The video explained me that, if I had that operating system that creates cocaine-like addiction, inside Piazza Federica I would find Italian celebrities and international experts ready to guide me; that, unlike what happened with old Web of the past century, I could enter inside the website of each Faculty with just one click; and, above all, that in the center of that fairy world lays, eagerly waiting for me, “a magic pyramid made of crystal, that will lead you in the world of Federica”. It looks like this magic pyramid contains lots of “advance international news, thanks to feeds updated in real time from media outlets worldwide, easily accessible, for the first time, in a 3D environment". Really! I’m not making this up!

Did anybody really need a square like this?

Let’s give credit where credit is due: the online library and the selection of educational resources put online by the Federico II University of Naples are a great, good and useful service anyway: the “mere” fact that all the courses are structured according to “one single standard for all sectors” is an excellent thing.
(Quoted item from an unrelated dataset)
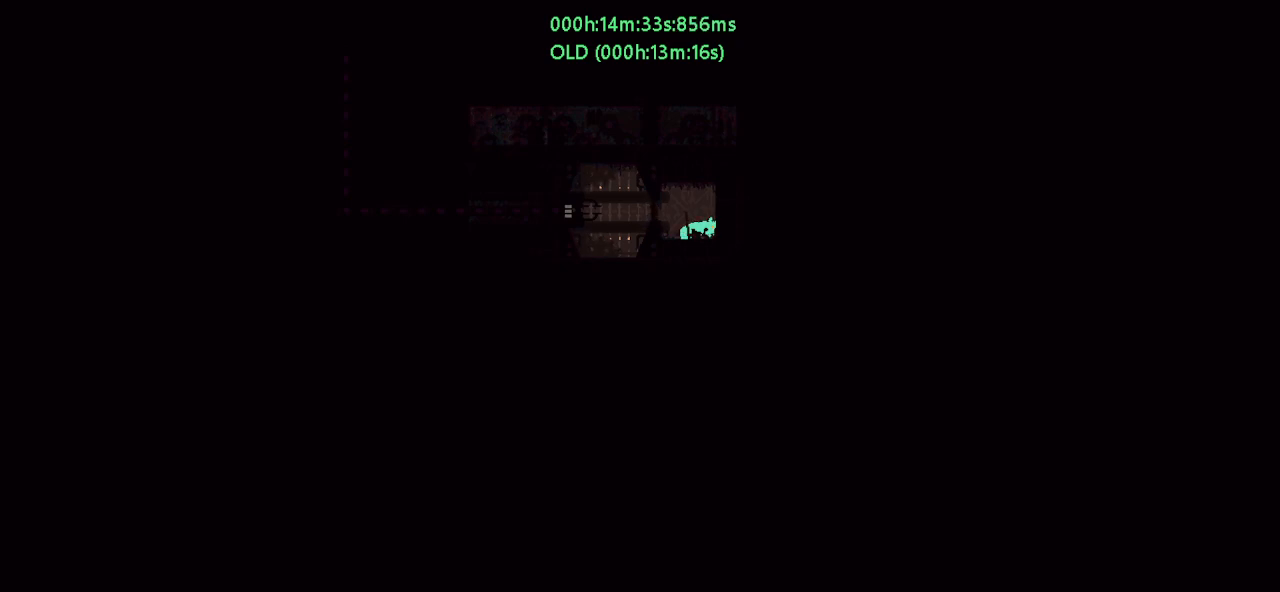
{"keys": [], "events": [[33, "g", "up"], [117, "down", "up"], [400, "up", "down"], [500, "up", "up"]]}
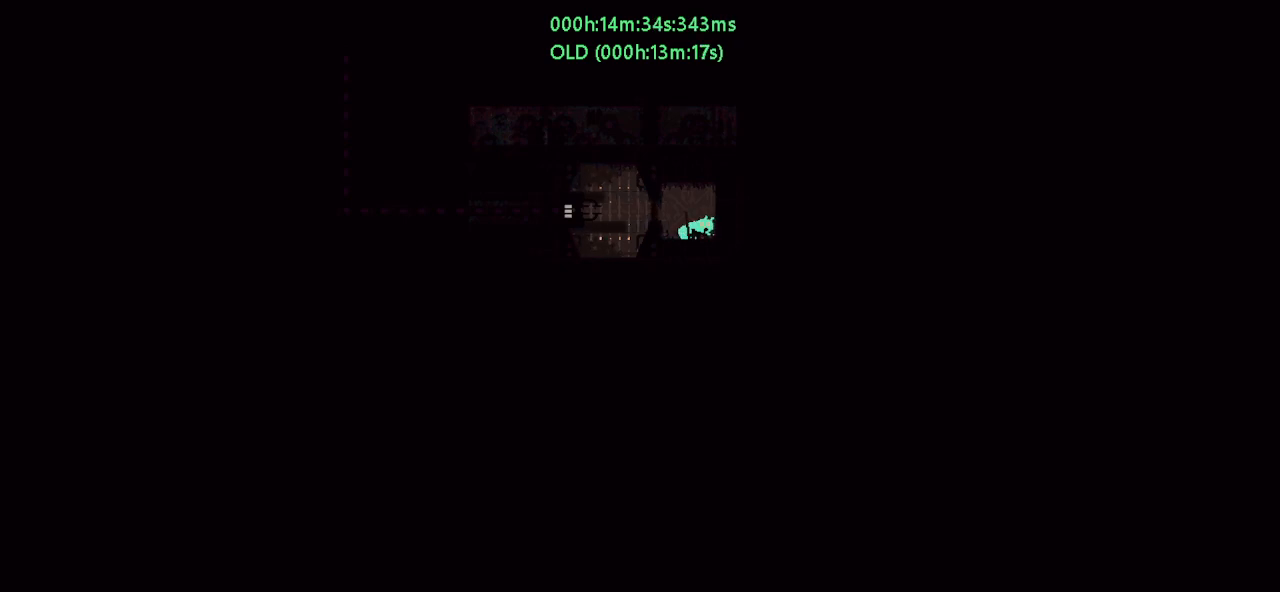
{"keys": ["right"], "events": [[400, "left", "down"], [467, "left", "up"], [483, "right", "down"]]}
Kudos to the University for this, for the sheer quantity of stuff they put online and to the great effort that was surely necessary and is very useful for all students, to select and present in a clear, coherent way the content of the Living Library.

This said, I can’t help but notice that Piazza Federica also contains a bit of ridiculousness (in the pompous way it is presented, at least) and lots of superfluousness. How can the pyramid summons inside its crystal walls “advance international news”? Maybe, since it’s a magic pyramid, it put a spell on CNN and friends to get those news way before the rest of the Internet? Besides, if you look at the panels in that video, those news appear to be nothing more than absolutely standard RSS feeds and bidimensional images: in other words, all flat stuff, absolutely usable without any magic in any browser by at least 10/15 years. Being the first to render plain, bidimensional images and textual news in a 3D enviroment may be a great accomplishment from a purely technical point of view, but what is the point? What sense does it make? Sounds a bit like a bread toaster with a satellite TV dish, if you ask me.

Besides, very frankly, when I saw the magic pyramid I found myself wondering if it had been placed in Piazza Federica simply out of envy of the Louvre or to cheer up kids who before entering the University had only read the Da Vinci Code. Because, both from the video and from the official presentation] it really looks like there is no service in Piazza Federica that justifies all this deployment of 3D software wizardry. May I ask to the students of this University who, by definition, are at least 18 years old: my dear boys and girls, do you really need, at your age, 3D cartoons and videogames (that only work well if you have a broadband connection…) only to download lesson podcasts, read news and search online? Duh!

Interactive, 3D virtual reality environments surely have a place in modern teachnig, but only when they provide something useful and impossible to achieve with other methods. Everything explained in the official Federica page and video seems to be perfectly doable with much simpler technologies, that would be surely usable with any computer, operating system and Internet connection (as in “more affordable for all students”) and probably at a smaller price for the University. It’s great that there are Italian software houses with the know-how to build 3D, realistic software versions of real Italian buildings like the ones you can find in Piazza Federica. But maybe the public money used to build Piazza Federica should have been given to the same companies to build something more urgent first: like, for example, faithful models of the House of the Gladiators and other Italian monuments before they fall apart for lack of public funds for their maintenance. In any case, a public University that got cuts for more than 20 millions Euros in the last two years and operates in a country that can’t find money for broadband may pay more attention to avoiding unnecessary expenses for itself and its students and [don’t create unnecessary barriers ].